Dataset entries
..........

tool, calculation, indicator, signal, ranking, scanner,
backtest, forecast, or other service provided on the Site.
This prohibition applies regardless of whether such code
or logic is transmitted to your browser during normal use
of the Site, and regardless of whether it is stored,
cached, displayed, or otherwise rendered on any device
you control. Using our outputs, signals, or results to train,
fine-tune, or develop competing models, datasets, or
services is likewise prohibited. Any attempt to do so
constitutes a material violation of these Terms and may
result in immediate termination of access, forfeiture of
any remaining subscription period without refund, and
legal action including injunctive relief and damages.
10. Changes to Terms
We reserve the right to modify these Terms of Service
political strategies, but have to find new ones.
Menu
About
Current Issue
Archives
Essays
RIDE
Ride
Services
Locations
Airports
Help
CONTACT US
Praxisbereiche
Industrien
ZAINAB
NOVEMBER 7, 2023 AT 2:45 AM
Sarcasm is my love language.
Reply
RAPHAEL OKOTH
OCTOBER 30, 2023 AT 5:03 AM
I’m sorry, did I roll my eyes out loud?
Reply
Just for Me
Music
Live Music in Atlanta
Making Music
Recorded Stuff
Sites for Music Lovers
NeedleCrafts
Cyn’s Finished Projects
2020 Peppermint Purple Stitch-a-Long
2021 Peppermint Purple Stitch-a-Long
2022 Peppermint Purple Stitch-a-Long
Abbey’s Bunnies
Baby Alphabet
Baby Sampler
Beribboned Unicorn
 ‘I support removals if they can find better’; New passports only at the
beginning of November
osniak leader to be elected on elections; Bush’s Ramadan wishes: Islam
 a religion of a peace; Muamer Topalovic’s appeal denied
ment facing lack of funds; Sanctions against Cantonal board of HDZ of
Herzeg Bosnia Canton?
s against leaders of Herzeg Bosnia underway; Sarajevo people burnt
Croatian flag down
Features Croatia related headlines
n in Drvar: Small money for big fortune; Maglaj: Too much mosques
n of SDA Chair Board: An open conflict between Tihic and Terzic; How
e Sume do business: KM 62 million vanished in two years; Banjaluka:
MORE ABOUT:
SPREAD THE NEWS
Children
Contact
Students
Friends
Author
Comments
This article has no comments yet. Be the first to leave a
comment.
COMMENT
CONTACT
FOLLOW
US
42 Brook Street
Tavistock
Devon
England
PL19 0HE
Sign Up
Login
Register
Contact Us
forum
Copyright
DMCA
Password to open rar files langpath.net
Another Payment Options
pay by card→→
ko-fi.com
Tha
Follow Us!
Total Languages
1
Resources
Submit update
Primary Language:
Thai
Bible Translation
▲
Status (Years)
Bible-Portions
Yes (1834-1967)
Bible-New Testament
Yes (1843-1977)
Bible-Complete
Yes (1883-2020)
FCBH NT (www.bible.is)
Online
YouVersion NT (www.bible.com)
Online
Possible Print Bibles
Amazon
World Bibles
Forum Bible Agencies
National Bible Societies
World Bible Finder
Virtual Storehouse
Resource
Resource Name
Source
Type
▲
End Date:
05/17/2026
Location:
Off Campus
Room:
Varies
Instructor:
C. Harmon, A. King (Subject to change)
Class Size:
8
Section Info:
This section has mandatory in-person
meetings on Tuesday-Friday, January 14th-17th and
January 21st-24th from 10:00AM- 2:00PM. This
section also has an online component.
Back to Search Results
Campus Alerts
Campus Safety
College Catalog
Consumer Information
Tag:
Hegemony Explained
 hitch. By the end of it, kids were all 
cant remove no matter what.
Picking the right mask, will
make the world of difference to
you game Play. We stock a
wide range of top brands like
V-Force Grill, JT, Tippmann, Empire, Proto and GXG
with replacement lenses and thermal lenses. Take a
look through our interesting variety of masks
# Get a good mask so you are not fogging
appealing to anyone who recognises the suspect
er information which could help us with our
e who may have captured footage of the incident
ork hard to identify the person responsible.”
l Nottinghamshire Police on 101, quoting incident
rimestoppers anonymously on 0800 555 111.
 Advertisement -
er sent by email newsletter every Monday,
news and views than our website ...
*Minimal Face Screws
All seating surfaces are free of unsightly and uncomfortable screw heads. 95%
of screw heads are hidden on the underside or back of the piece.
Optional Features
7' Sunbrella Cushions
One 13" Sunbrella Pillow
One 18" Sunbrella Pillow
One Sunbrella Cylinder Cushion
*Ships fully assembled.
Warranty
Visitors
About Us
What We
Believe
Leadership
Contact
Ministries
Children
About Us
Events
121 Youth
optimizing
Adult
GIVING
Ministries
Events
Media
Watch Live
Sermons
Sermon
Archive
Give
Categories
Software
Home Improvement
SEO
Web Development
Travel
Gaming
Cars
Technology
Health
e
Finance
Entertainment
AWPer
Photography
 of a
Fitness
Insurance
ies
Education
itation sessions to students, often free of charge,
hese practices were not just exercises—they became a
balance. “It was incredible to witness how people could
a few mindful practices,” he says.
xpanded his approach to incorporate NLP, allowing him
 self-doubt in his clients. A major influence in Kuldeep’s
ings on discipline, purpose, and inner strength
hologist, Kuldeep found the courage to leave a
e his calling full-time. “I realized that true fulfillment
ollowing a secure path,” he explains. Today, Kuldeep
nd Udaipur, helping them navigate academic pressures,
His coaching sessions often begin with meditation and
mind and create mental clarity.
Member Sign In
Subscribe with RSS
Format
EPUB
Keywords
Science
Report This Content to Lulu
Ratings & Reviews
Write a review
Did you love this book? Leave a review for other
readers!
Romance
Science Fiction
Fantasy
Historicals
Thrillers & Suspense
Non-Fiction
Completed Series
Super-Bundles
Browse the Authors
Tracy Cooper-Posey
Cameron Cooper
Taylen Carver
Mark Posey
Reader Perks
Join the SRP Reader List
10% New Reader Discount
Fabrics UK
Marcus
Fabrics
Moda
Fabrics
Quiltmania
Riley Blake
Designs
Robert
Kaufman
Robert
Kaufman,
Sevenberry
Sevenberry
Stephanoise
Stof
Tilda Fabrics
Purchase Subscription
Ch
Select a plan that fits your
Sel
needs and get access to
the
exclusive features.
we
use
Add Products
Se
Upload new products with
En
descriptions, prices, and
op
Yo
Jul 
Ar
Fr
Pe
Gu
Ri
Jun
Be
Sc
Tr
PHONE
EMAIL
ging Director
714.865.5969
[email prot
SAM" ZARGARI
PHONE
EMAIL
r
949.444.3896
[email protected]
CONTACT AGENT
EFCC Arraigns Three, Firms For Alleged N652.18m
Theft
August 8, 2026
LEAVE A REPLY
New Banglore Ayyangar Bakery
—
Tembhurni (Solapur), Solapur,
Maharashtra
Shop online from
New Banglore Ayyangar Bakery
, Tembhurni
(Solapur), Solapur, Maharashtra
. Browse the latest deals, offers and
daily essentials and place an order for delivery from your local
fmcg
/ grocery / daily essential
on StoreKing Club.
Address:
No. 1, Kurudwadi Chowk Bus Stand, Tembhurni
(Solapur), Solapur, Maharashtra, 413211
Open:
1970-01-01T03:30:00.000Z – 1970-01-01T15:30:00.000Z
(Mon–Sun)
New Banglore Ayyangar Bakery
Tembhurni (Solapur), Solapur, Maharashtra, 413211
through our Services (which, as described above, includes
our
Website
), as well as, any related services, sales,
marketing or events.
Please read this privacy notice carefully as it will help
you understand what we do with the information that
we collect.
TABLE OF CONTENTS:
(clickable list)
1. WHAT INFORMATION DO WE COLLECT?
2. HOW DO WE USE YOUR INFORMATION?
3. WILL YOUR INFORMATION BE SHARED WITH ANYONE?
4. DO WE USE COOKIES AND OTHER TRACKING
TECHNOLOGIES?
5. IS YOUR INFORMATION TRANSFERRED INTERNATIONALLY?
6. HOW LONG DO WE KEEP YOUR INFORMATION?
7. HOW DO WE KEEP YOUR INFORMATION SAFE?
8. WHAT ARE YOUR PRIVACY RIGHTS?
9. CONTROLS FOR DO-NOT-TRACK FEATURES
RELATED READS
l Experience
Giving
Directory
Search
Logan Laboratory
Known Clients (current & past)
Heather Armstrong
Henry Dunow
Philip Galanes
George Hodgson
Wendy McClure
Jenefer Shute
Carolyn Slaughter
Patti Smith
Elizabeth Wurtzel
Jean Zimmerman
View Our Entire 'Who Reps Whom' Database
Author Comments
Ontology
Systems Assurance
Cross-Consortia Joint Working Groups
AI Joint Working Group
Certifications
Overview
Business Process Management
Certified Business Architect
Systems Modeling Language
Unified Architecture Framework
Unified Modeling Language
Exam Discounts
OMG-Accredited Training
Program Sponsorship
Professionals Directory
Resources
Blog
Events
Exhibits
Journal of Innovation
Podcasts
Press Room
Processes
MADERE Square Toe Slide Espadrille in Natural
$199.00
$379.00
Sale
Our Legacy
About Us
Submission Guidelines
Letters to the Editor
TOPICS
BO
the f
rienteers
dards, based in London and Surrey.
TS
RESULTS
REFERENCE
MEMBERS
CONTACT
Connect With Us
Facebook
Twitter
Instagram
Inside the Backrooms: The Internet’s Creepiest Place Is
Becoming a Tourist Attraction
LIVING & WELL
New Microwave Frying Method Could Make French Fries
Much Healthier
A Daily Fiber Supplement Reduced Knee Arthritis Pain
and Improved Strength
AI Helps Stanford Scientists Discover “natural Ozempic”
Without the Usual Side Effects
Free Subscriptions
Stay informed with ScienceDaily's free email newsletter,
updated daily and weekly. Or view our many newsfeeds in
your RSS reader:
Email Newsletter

..........

◆ Problem requirements
Taking the entries above, restate exactly those lines that fall between the line with "exclusive features." and the line with "CONTACT AGENT", keeping both of those lines too.

◆ Answer to the exercise
exclusive features.
we
use
Add Products
Se
Upload new products with
En
descriptions, prices, and
op
Yo
Jul 
Ar
Fr
Pe
Gu
Ri
Jun
Be
Sc
Tr
PHONE
EMAIL
ging Director
714.865.5969
[email prot
SAM" ZARGARI
PHONE
EMAIL
r
949.444.3896
[email protected]
CONTACT AGENT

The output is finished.